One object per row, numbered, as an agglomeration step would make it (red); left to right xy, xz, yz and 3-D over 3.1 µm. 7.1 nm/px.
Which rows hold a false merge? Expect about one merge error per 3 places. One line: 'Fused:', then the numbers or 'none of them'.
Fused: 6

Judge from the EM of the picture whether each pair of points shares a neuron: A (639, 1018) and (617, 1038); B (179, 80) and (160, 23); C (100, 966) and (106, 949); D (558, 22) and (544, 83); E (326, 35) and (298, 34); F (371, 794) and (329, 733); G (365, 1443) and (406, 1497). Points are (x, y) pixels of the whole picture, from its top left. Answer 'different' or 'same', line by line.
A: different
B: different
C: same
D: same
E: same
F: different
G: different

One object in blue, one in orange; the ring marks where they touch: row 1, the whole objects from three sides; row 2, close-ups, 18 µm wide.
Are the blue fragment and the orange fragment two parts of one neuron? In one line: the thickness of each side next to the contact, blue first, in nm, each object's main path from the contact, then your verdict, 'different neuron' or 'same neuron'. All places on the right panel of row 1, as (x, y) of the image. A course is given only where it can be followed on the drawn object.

____________

*TASK GOAL*
Extract exactly and only the lines above from the line containing "Which rows hold" through the line containing "One object in", both end lines included.

*TASK RESULT*
Which rows hold a false merge? Expect about one merge error per 3 places. One line: 'Fused:', then the numbers or 'none of them'.
Fused: 6

Judge from the EM of the picture whether each pair of points shares a neuron: A (639, 1018) and (617, 1038); B (179, 80) and (160, 23); C (100, 966) and (106, 949); D (558, 22) and (544, 83); E (326, 35) and (298, 34); F (371, 794) and (329, 733); G (365, 1443) and (406, 1497). Points are (x, y) pixels of the whole picture, from its top left. Answer 'different' or 'same', line by line.
A: different
B: different
C: same
D: same
E: same
F: different
G: different

One object in blue, one in orange; the ring marks where they touch: row 1, the whole objects from three sides; row 2, close-ups, 18 µm wide.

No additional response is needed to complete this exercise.